A point charge of -6.00 x 10-9C is 3.00m from point A and 5.00m from point B. Find the potential at point B. What is the potential difference between points A and B?
To find the potential at point B, we can use the formula for the electric potential due to a point charge:
V = k * (q / r)
where:
V is the electric potential
k is Coulomb's constant (k = 8.99 x 10^9 Nm^2/C^2)
q is the charge
r is the distance from the point charge
Substituting the known values:
q = -6.00 x 10^-9 C
r = 5.00 m
V_B = (8.99 x 10^9 Nm^2/C^2) * (-6.00 x 10^-9 C) / 5.00 m
Simplifying the expression:
V_B = -5.39 x 10^9 Nm^2/C
So, the potential at point B is -5.39 x 10^9 Nm^2/C.

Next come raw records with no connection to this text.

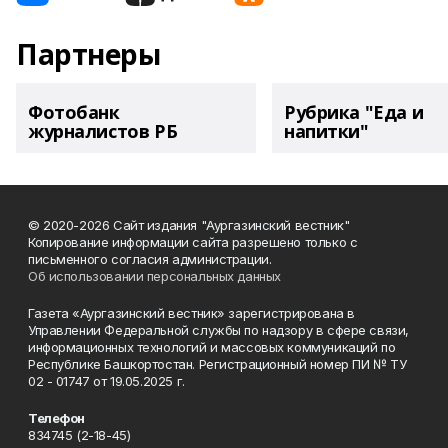
Партнеры
Фотобанк
Рубрика "Еда и
журналистов РБ
напитки"
© 2020-2026 Сайт издания "Аургазинский вестник"
Копирование информации сайта разрешено только с
письменного согласия администрации.
Об использовании персональных данных
Газета «Аургазинский вестник» зарегистрирована в
Управлении Федеральной службы по надзору в сфере связи,
информационных технологий и массовых коммуникаций по
Республике Башкортостан. Регистрационный номер ПИ № ТУ
02 - 01747 от 19.05.2025 г.
Телефон
834745 (2-18-45)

To find the potential difference between points A and B, we need to find the potentials at both points.
Using the same formula, but substituting the distance r with the distance from point A:
q = -6.00 x 10^-9 C
r = 3.00 m
V_A = (8.99 x 10^9 Nm^2/C^2) * (-6.00 x 10^-9 C) / 3.00 m
Simplifying the expression:
V_A = -1.08 x 10^10 Nm^2/C
Now, we can find the potential difference between points A and B by subtracting the potential at point A from the potential at point B:
ΔV = V_B - V_A
ΔV = (-5.39 x 10^9 Nm^2/C) - (-1.08 x 10^10 Nm^2/C)
ΔV = -5.39 x 10^9 Nm^2/C + 1.08 x 10^10 Nm^2/C
ΔV = 5.44 x 10^9 Nm^2/C
So, the potential difference between points A and B is 5.44 x 10^9 Nm^2/C.